==== Ausgangstext

„Bauen und Wohnen in Gemeinschaft“ - Buch zur DAM-Ausstellung
(14.9.2015) Derzeit erleben gerade Innenstädte einen enormen Nachfragezuwachs - auch für gemischtes und integriertes Wohnen. Die gegenwärtigen Immobilienmärkte können diese zeitgenössische Lebensformen und Bedürfnisse jedoch oft nicht bedienen. Die Kommunen sehen sich daher zunehmend mit einem direkten Beteiligungsanspruch ihrer Bürger beim Wohnungsbau konfrontiert. Diese treten dabei als Initiatoren, Investoren und Entscheidungsträger auf. Meist in Form von Eigentums- oder Genossenschaftsanteilen wird neuer Wohnraum geschaffen und auch selbst verwaltet. Die Idee des gemeinschaftlichen Bauens und Wohnens setzt dabei neue und hohe Maßstäbe – für die Lebensqualität ebenso wie für die Architektur und ein neues Verständnis von Urbanität und Besitz.

========
==== Bereitgestellte Daten

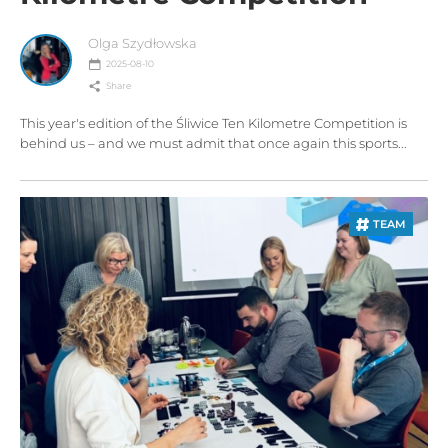
Olga Szydłowska
2025-08-10
Share
This year's edition of the Śliwice Ten Kilometre Competition is
behind us – and we must admit that once again this sports...
TEAM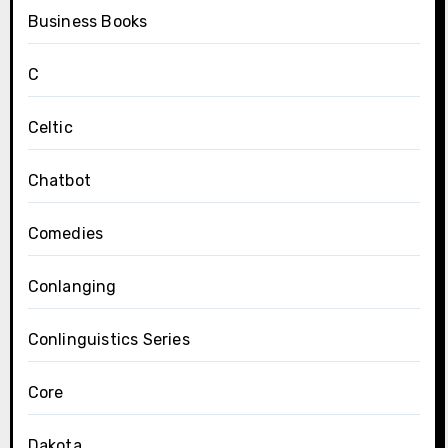
Business Books
C
Celtic
Chatbot
Comedies
Conlanging
Conlinguistics Series
Core
Dakota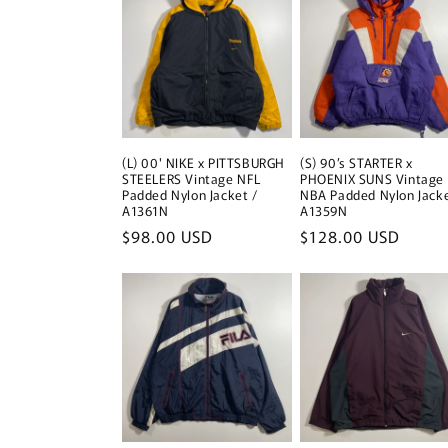
(L) 00' NIKE x PITTSBURGH
(S) 90’s STARTER x
STEELERS Vintage NFL
PHOENIX SUNS Vintage
Padded Nylon Jacket /
NBA Padded Nylon Jacke
A1361N
A1359N
Regular
$98.00 USD
Regular
$128.00 USD
price
price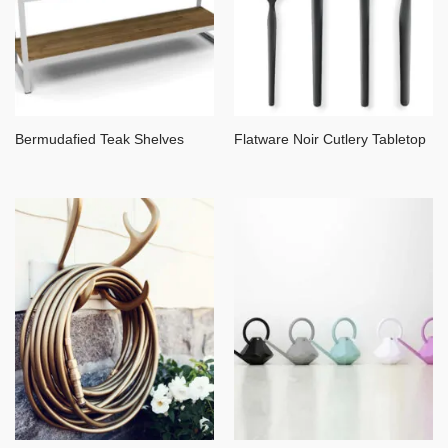
Bermudafied Teak Shelves
Flatware Noir Cutlery Tabletop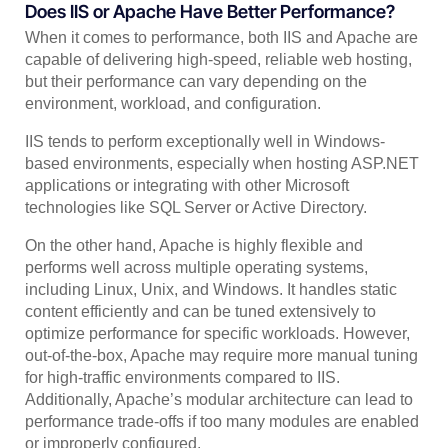
Does IIS or Apache Have Better Performance?
When it comes to performance, both IIS and Apache are
capable of delivering high-speed, reliable web hosting,
but their performance can vary depending on the
environment, workload, and configuration.
IIS tends to perform exceptionally well in Windows-
based environments, especially when hosting ASP.NET
applications or integrating with other Microsoft
technologies like SQL Server or Active Directory.
On the other hand, Apache is highly flexible and
performs well across multiple operating systems,
including Linux, Unix, and Windows. It handles static
content efficiently and can be tuned extensively to
optimize performance for specific workloads. However,
out-of-the-box, Apache may require more manual tuning
for high-traffic environments compared to IIS.
Additionally, Apache’s modular architecture can lead to
performance trade-offs if too many modules are enabled
or improperly configured.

========

== Aufgaben ==
1. Fasse den Text über gemeinschaftliches Bauen und Wohnen in zwei Sätzen zusammen.
2. Schreibe den Text über gemeinschaftliches Bauen und Wohnen im Anschluss an seinen letzten Satz weiter.
Die Daten spielen dafür keine Rolle.

== Lösungen ==
1. In Innenstädten wächst die Nachfrage auch nach gemischtem und integriertem Wohnen, die die Immobilienmärkte oft nicht bedienen können, weshalb die Kommunen zunehmend mit dem Anspruch ihrer Bürger auf direkte Beteiligung am Wohnungsbau konfrontiert sind. Die Bürger treten dabei als Initiatoren, Investoren und Entscheidungsträger auf, schaffen meist über Eigentums- oder Genossenschaftsanteile neuen Wohnraum und verwalten ihn selbst, wobei gemeinschaftliches Bauen und Wohnen neue, hohe Maßstäbe für Lebensqualität, Architektur und das Verständnis von Urbanität und Besitz setzt.

2.
- Wie und warum bauen und wohnen immer mehr Menschen in Gemeinschaft?
- Welche Ausprägungen dieses Phänomens existieren und was können Architektur und Baukultur in diesem Zusammenhang leisten?
Fragen wie diesen geht eine neues Buch nach, das für die DAM-Ausstellung „Daheim. Bauen und Wohnen in Gemeinschaft“ entstanden ist: Es zeigt 26 in Deutschland und überwiegend im europäischen Ausland realisierte Bauten, die als Baugruppenprojekte, von Genossenschaften oder Wohnungsbaugesellschaften errichtet wurden und das breite Spektrum gemeinschaftlichen Wohnens in seinen individuellen Facetten beleuchten.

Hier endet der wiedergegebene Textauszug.